GOAL 1
Reproduce the account of switching from an Atari ST to a PC word for word.

GIVEN TEXT
══════
I had an Atari 520ST.  I was at college studying a computer science program.   The college used RM Nimbus PCs, a mostly IBM compatible machine, and we used Turbo Pascal 2.0 for coding.  

 

I found TP to be so much better than any programming language I had on the Atari.   I got PC Ditto for the Atari and used it to boot MS-DOS 3.3, copied TP from school and continued working from home.  The system was slow and tedious.  I got a second disk drive that helped.  I got an SM124 monitor which was so much better than the TV.  I was seriously thinking of spending the money from my part time job on one of the new hardware PC emulators for the Atari when I had a epiphany; if I am spending all this money and effort to make the ST run PC software, maybe I should dump the ST and get a PC instead.
══════
GOAL 2
Quote the part of the records that opens with the line containing "written like **6:11**." and closes with the last of the records. Leave the pictures out of your answer.

(Items in a dataset)
══════
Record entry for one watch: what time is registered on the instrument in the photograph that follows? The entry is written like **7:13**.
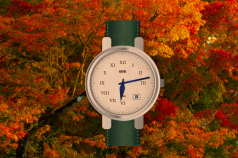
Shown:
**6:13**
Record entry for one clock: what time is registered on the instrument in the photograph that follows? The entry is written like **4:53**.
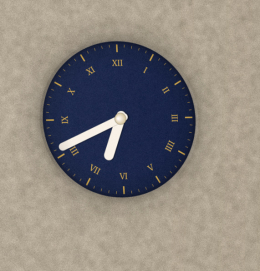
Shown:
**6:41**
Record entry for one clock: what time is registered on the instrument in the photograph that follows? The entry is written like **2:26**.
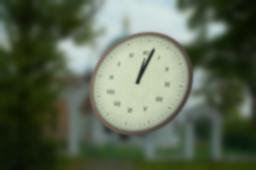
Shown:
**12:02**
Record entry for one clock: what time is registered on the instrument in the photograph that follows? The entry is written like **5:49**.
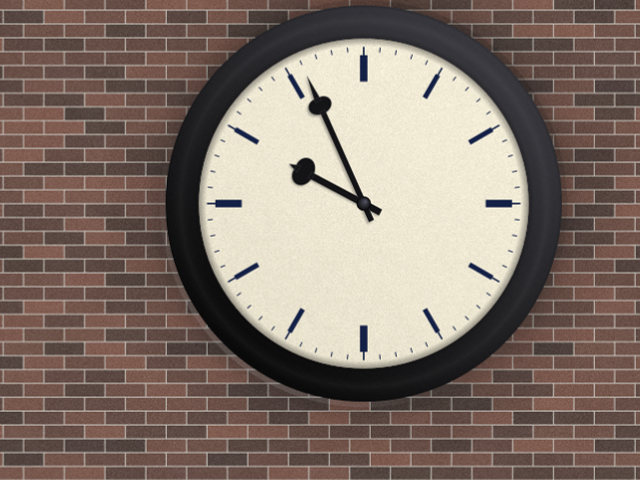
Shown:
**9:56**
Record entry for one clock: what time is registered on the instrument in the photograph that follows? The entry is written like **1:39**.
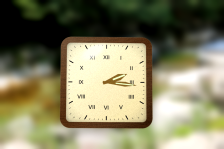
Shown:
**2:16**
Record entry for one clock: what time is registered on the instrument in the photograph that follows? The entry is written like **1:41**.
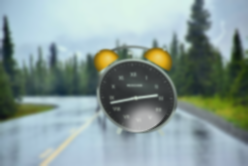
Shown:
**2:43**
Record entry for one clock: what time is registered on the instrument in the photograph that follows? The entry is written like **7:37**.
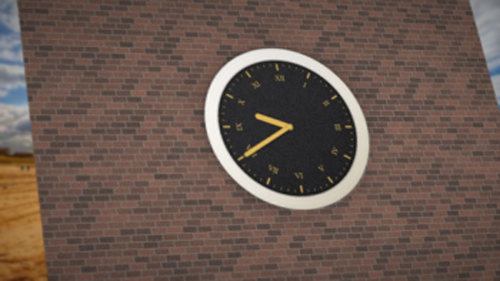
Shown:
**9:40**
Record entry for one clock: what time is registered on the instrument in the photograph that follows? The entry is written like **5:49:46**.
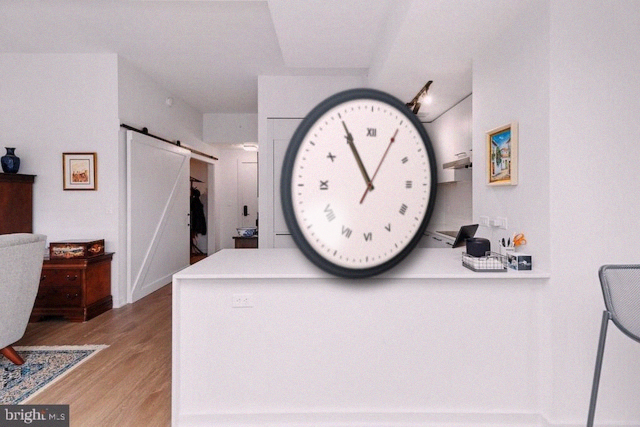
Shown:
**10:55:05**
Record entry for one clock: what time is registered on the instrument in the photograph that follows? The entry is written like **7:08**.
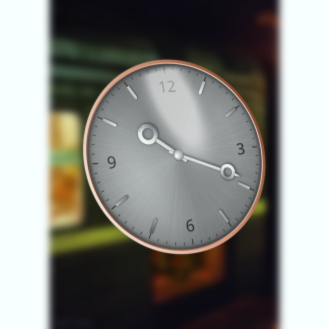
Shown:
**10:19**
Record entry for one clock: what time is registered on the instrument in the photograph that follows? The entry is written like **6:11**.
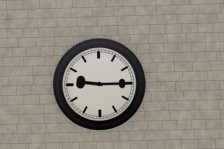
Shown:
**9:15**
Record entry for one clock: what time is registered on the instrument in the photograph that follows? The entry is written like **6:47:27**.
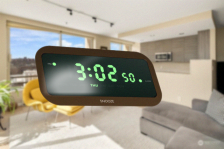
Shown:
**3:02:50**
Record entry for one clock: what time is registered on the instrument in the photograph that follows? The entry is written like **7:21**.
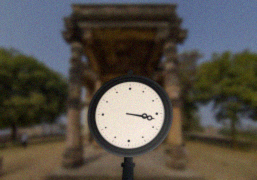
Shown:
══════
TASK RESULT 1
I had an Atari 520ST.  I was at college studying a computer science program.   The college used RM Nimbus PCs, a mostly IBM compatible machine, and we used Turbo Pascal 2.0 for coding.  

 

I found TP to be so much better than any programming language I had on the Atari.   I got PC Ditto for the Atari and used it to boot MS-DOS 3.3, copied TP from school and continued working from home.  The system was slow and tedious.  I got a second disk drive that helped.  I got an SM124 monitor which was so much better than the TV.  I was seriously thinking of spending the money from my part time job on one of the new hardware PC emulators for the Atari when I had a epiphany; if I am spending all this money and effort to make the ST run PC software, maybe I should dump the ST and get a PC instead.

TASK RESULT 2
Record entry for one clock: what time is registered on the instrument in the photograph that follows? The entry is written like **6:11**.
Shown:
**9:15**
Record entry for one clock: what time is registered on the instrument in the photograph that follows? The entry is written like **6:47:27**.
Shown:
**3:02:50**
Record entry for one clock: what time is registered on the instrument in the photograph that follows? The entry is written like **7:21**.
Shown:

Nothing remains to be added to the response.